▶ PROMPT
Restrict the output to the lines below starting at the one that contains "Fabian Franzen" and ending at the one that contains "Abstract—Honeypots are a", and restate them word for word, both ends included.

[[ PROVIDED RECORDS open ]]

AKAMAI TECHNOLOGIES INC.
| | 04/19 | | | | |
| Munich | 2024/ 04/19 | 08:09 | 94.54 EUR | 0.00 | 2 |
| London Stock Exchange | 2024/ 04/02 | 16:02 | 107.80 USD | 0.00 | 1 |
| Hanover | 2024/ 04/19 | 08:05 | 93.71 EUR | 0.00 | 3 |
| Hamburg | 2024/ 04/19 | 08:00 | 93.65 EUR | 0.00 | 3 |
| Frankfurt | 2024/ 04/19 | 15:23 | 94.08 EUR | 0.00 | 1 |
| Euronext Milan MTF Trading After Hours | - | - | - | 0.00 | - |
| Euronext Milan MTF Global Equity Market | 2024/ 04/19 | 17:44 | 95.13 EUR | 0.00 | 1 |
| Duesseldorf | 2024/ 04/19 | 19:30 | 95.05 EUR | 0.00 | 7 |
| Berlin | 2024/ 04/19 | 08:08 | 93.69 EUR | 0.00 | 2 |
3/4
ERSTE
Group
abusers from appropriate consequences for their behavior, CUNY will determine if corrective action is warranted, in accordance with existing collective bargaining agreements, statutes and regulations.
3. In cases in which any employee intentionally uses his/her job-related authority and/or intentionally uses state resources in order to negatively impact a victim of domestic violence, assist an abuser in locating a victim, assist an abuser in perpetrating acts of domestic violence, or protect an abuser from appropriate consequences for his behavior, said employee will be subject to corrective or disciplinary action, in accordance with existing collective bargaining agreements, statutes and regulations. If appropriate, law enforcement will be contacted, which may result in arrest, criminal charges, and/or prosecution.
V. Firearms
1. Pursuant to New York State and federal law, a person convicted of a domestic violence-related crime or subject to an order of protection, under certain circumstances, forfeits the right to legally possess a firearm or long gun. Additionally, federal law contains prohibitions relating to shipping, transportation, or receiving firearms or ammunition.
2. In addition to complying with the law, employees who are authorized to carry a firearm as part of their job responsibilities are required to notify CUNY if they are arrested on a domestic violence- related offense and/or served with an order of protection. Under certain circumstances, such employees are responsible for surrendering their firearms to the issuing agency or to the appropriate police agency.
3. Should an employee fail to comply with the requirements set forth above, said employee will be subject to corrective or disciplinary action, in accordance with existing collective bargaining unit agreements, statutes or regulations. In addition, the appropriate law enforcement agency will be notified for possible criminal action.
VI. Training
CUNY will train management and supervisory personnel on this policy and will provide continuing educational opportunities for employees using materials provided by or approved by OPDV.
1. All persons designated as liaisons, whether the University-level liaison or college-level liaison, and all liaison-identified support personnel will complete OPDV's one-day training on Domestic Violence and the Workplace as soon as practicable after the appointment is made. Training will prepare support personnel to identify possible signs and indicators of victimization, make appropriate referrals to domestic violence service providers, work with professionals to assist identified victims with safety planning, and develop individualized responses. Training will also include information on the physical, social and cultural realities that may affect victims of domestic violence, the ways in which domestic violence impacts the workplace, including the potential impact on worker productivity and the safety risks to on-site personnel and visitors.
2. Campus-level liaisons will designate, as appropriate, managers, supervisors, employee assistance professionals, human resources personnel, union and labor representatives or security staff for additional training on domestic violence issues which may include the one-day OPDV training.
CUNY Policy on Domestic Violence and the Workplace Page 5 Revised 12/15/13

[[ PROVIDED RECORDS closed ]]
[[ PROVIDED RECORDS open ]]

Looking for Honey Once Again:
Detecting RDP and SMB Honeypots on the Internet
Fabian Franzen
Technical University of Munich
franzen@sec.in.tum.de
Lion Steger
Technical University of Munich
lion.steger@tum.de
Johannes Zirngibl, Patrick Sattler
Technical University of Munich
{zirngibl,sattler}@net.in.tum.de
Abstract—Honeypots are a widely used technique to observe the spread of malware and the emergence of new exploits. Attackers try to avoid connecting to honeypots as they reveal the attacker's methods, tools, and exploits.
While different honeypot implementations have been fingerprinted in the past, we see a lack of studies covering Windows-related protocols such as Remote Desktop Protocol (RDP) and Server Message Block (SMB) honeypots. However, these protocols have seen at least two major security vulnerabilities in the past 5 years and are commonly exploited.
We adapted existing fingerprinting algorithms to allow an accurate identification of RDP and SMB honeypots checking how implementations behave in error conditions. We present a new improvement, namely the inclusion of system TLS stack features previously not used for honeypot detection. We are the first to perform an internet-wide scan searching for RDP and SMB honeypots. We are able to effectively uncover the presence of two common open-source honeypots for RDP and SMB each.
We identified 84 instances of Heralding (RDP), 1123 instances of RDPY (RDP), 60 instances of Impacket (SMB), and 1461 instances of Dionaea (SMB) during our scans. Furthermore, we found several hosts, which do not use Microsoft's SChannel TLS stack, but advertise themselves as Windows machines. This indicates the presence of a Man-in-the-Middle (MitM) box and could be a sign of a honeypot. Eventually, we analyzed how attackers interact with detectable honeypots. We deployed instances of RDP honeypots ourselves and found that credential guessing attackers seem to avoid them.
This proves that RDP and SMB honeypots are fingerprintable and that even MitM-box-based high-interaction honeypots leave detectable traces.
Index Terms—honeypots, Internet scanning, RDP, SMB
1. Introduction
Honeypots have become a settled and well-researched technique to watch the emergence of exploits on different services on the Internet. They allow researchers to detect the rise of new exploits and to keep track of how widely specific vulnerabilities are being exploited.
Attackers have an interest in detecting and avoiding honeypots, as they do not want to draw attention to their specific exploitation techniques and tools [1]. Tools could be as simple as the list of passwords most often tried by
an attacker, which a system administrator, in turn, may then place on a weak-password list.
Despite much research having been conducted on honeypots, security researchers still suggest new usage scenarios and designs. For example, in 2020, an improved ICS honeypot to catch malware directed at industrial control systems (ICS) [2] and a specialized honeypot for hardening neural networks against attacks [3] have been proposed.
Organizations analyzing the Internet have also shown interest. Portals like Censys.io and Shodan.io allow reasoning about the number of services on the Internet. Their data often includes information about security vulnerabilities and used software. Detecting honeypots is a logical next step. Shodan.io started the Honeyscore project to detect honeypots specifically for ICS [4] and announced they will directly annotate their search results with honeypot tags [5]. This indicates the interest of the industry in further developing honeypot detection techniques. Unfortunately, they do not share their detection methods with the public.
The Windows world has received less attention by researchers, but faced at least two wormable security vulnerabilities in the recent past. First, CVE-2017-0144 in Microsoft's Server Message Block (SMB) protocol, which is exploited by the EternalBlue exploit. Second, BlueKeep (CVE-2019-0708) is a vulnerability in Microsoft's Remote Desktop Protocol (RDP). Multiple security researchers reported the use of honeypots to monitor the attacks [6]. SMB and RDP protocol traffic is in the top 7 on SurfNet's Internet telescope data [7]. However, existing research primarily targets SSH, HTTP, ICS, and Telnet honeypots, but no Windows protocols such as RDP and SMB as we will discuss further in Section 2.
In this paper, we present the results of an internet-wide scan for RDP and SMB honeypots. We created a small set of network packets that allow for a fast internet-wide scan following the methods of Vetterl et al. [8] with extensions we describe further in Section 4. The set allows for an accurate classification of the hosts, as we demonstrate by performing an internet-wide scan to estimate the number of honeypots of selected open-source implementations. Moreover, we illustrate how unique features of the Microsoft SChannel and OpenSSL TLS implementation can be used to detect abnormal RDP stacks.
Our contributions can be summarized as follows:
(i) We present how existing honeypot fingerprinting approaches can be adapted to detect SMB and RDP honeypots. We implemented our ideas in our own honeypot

[[ PROVIDED RECORDS closed ]]

▶ PROBLEM SOLUTION
Fabian Franzen
Technical University of Munich
franzen@sec.in.tum.de
Lion Steger
Technical University of Munich
lion.steger@tum.de
Johannes Zirngibl, Patrick Sattler
Technical University of Munich
{zirngibl,sattler}@net.in.tum.de
Abstract—Honeypots are a widely used technique to observe the spread of malware and the emergence of new exploits. Attackers try to avoid connecting to honeypots as they reveal the attacker's methods, tools, and exploits.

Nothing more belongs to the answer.